The Israeli army announced on Thursday that it will conduct inquiries into the alleged incidents. 

However, such behaviour is found in almost every military force (think Serbs in Bosnia, Americans at Abu Ghraib and Canadians in Somalia) and has existed as long as there has been war. 

"The important thing to determine is: Were these isolated incidents or widespread behaviour?" said Dow Marmur, emeritus rabbi at Toronto's Holy Blossom Temple, and resident in Jerusalem. 

"Unfortunately," Mr. Marmur said, "it seems the principle of tohar ha neshek ceased to predominate ever since the First Lebanon War," from 1982 to 2000. 

Indeed, there is a scene in the popularly acclaimed Israeli novel Beaufort in which a religious soldier, part of a force occupying the Beaufort castle in southern Lebanon, takes off the skull cap he has always worn, never to don it again in that war. Even the non-religious men in the platoon are saddened by the gesture, as if he is declaring: What we're doing here has nothing to do with Judaism. 

"That's exactly right," said Mr. Marmur. 
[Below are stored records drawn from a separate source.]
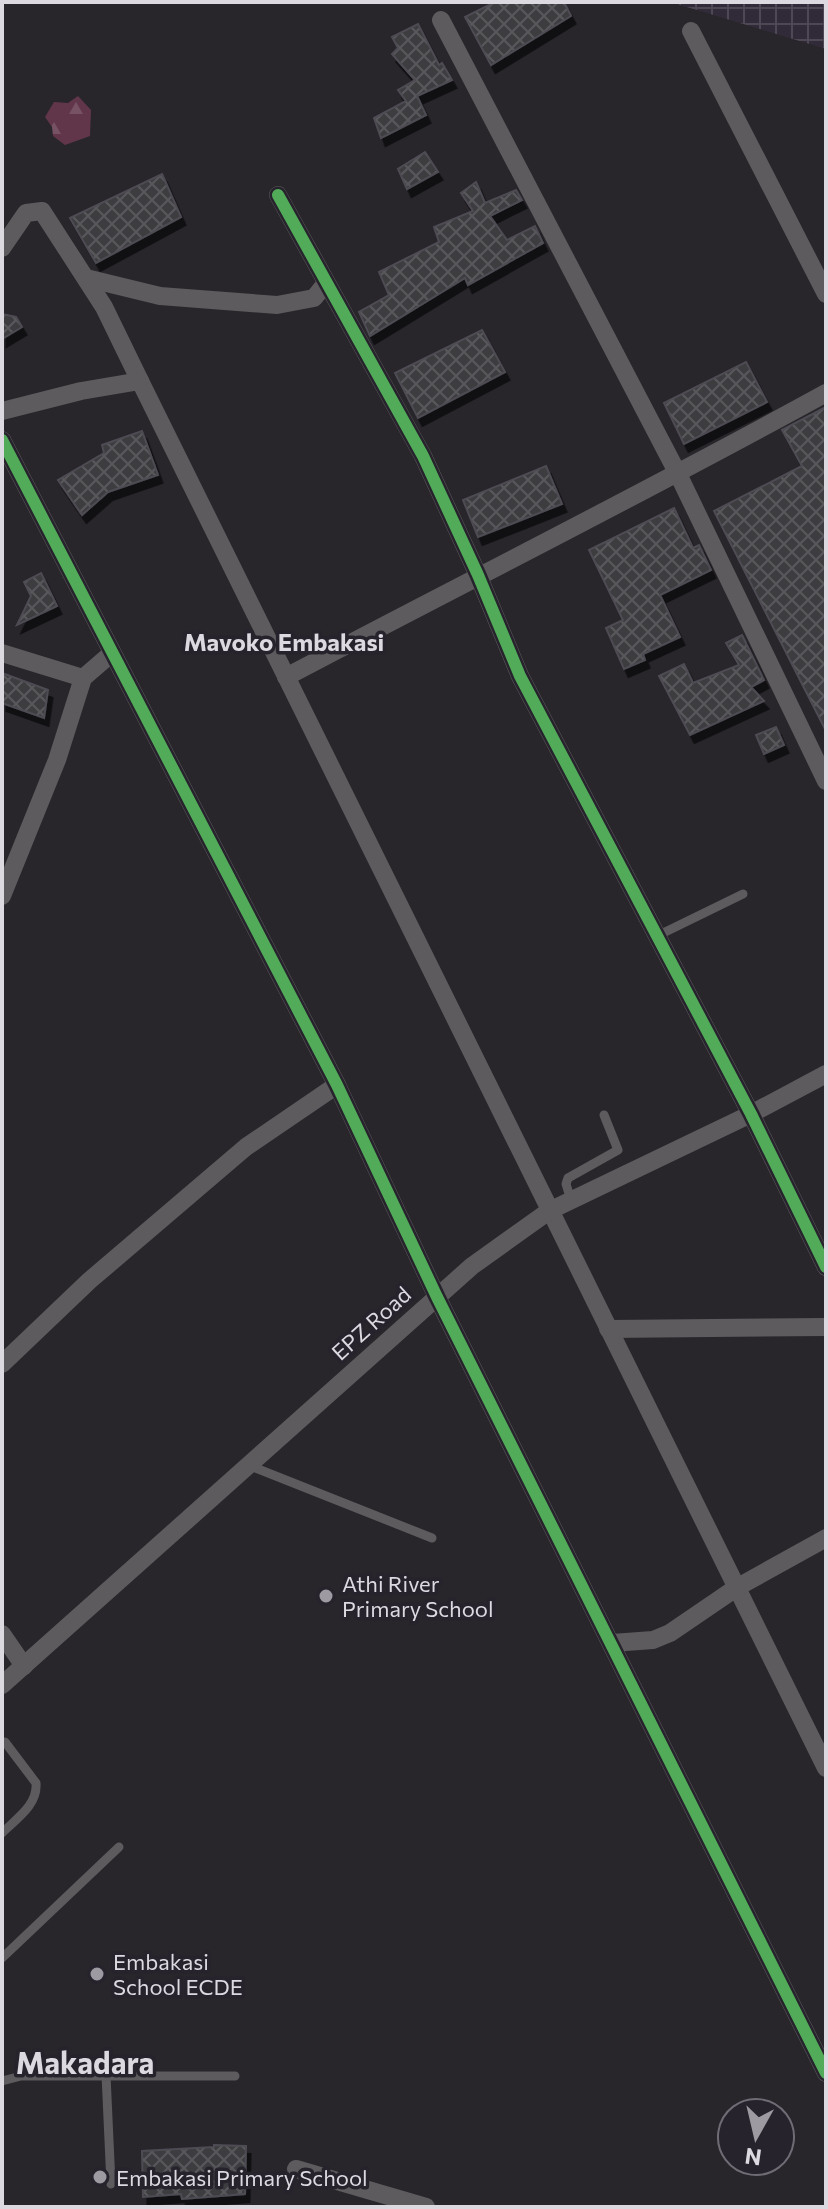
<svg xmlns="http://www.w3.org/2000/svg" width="828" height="2209" viewBox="0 0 828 2209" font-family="Commissioner,sans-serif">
<defs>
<pattern id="industrial-grid" width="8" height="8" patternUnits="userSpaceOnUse" patternTransform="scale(2)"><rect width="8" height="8" fill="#312a38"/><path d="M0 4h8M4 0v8" fill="none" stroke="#4e4854"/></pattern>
<pattern id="forest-firs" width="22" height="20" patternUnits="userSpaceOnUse" patternTransform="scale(2)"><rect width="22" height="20" fill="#61364a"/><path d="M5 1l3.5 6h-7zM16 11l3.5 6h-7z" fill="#775264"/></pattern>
<pattern id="building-cross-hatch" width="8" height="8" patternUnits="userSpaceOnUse" patternTransform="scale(2)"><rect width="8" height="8" fill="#3e3c41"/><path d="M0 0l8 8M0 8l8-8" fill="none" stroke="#59585c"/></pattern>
<filter id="shadow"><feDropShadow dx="4.5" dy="8" stdDeviation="0" flood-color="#0009"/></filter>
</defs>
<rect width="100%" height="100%" fill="#28252b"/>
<path fill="url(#industrial-grid)" d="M670,2H826V49Z"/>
<path fill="url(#forest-firs)" d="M78,96L91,110L90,136L65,145L53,136L52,127L45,117L54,102L68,103Z"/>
<g fill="url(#building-cross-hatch)" stroke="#4e4c52" stroke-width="2" filter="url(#shadow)">
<path d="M495,2H564L571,16L491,65L465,17Z"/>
<path d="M418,24L439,65L442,63L452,80L417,96L426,115L381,138L374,118L406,101L398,90L415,80L392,54L398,48L392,37Z"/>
<path d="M425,152L438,172L407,189L398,169Z"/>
<path d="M162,174L181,217L96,263L70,218Z"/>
<path d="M476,182L485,203L516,190L522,200L490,216L507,240L535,226L543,243L468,285L465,278L370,336L359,312L389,295L379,272L439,242L434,227L473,211L461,193Z"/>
<path d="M2,314L16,317L22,327L2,339Z"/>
<path d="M482,330L505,372L418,418L395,373Z"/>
<path d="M746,362L767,402L684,444L664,403Z"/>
<path d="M826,407V731L714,511L802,466L782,430Z"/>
<path d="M142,431L158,475L108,492L82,515L58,480L104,453L102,445Z"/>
<path d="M546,466L562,504L478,537L463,500Z"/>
<path d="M674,508L693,548L699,545L711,570L660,595L680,637L643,654L645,660L624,669L606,628L623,620L589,550Z"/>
<path d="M41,573L57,606L17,625L31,596L24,582Z"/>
<path d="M742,635L764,680L751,687L764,701L690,735L659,676L684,664L693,683L739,665L726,643Z"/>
<path d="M2,673L48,690L44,718L2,703Z"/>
<path d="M776,727L784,745L764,754L756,735Z"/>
<path d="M214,2145L246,2146L245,2194L182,2199L181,2194L143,2197L142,2151L214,2147Z"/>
</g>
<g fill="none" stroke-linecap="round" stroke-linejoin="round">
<g stroke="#5d5b5d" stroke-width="9">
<path d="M657,936L743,894"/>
<path d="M571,1200L566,1184L568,1178L618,1150L604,1115"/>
<path d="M248,1465L432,1538"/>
<path d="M2,1742H5L36,1783C38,1805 16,1819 2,1833"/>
<path d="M2,1958L119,1847"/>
<path d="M106,2075L111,2184"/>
<path d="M2,2081L21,2076H235"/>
</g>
<g stroke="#5d5b5d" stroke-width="18">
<path d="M441,20L678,474L826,781"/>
<path d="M691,31L826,294"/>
<path d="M278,195L423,456L478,575L520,676L751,1114L826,1267"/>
<path d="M2,248L26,213L42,211L104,307L140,381"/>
<path d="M86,278L160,296L277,305L314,298L326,283"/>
<path d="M2,411L81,391L140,381L826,1768"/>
<path d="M2,440L337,1085L437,1297L826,2073"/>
<path d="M2,653L83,678"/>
<path d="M286,677C466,582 648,491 826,393"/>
<path d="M2,896L57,760L83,678L112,653"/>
<path d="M608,1329L826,1327"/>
<path d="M2,1364L89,1281L246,1147L337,1085"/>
<path d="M2,1634L24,1666"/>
<path d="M612,1643L653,1640L670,1633L736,1588L826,1538"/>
<path d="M2,1685L472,1266L549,1211L751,1114L826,1074"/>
<path d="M296,2169L426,2207"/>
</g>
<g stroke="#27232d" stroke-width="17">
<g id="cycleway">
<path d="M278,195L423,456L478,575L520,676L751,1114L826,1267"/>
<path d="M2,440L337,1085L437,1297L826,2073"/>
</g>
</g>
<use href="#cycleway" stroke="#51ab58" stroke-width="12"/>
</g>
<g fill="#9d9aa1" stroke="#27232d" stroke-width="3">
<circle cx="326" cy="1596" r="8"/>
<circle cx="97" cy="1974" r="8"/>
<circle cx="100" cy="2177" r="8"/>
</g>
<g text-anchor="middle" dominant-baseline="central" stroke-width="7" stroke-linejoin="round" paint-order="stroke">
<g font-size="22" fill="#dcd9e0" stroke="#27232d">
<text transform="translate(371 1323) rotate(-42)">EPZ Road</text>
</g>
<g font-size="22" fill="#dcd9e0" stroke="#27232d" text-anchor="start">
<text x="342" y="1583">Athi River<tspan x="342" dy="25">Primary School</tspan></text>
<text x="113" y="1961">Embakasi<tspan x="113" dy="25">School ECDE</tspan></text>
<text x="116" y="2177">Embakasi Primary School</text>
</g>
<g font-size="24" font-weight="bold" fill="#dcd9e0" stroke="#27232d">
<text x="284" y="641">Mavoko Embakasi</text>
</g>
<g font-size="30" font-weight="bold" fill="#dcd9e0" stroke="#27232d">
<text x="85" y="2061">Makadara</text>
</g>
</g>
<rect width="828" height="2209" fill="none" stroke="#dcd9e0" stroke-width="8"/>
<g transform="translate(756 2137) rotate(188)"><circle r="38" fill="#27232d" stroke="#6f6c75" stroke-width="2"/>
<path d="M0-6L14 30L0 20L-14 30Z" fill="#9d9aa1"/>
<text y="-12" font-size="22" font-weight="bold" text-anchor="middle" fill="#dcd9e0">N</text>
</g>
</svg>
Avraham Burg, a former Speaker of the Knesset and head of the Jewish Agency, has argued that excessive concentration on the Holocaust is to blame. Determined that "never again" shall there be another Holocaust, Israelis tend to view all their opponents as potential Nazis, he argues - even unarmed Palestinians. 

"That's too simplistic," said Mr. Marmur. "It makes it too easy for people to say this behaviour is a Jewish thing. It's more than that." 

Mr. Marmur said he blames the army chaplaincy for the shortcomings. "They don't do enough to instill Jewish values." 

Yet soldiers this week were quoted saying they were fed lots of religion before going into battle and flooded with psalms while in Gaza. "We could have filled a room with the psalms they sent us," one soldier said. 

"That's not what it takes," Mr. Marmur said. "Any sacred text can be subverted." 

"These chaplains - all Orthodox - are infected with right-wing nationalism." 

Mr. Marmur, a Reform rabbi, argues that it is healthier to have differing points of view. 

"Irving Greenberg said it's incumbent on us Jews to exercise power with a memory of powerlessness," Mr. Marmur said, "otherwise the history of Judaism will be invalidated. 

"That is something these soldiers should be told." 

"But, instead," said Mr. Marmur, "we are sending these young people into wars they can't win; putting enormous pressure on them to finish the job." 

It's no wonder they shoot to kill everyone, he said. 

"It's up to Jewish leadership to guard against this."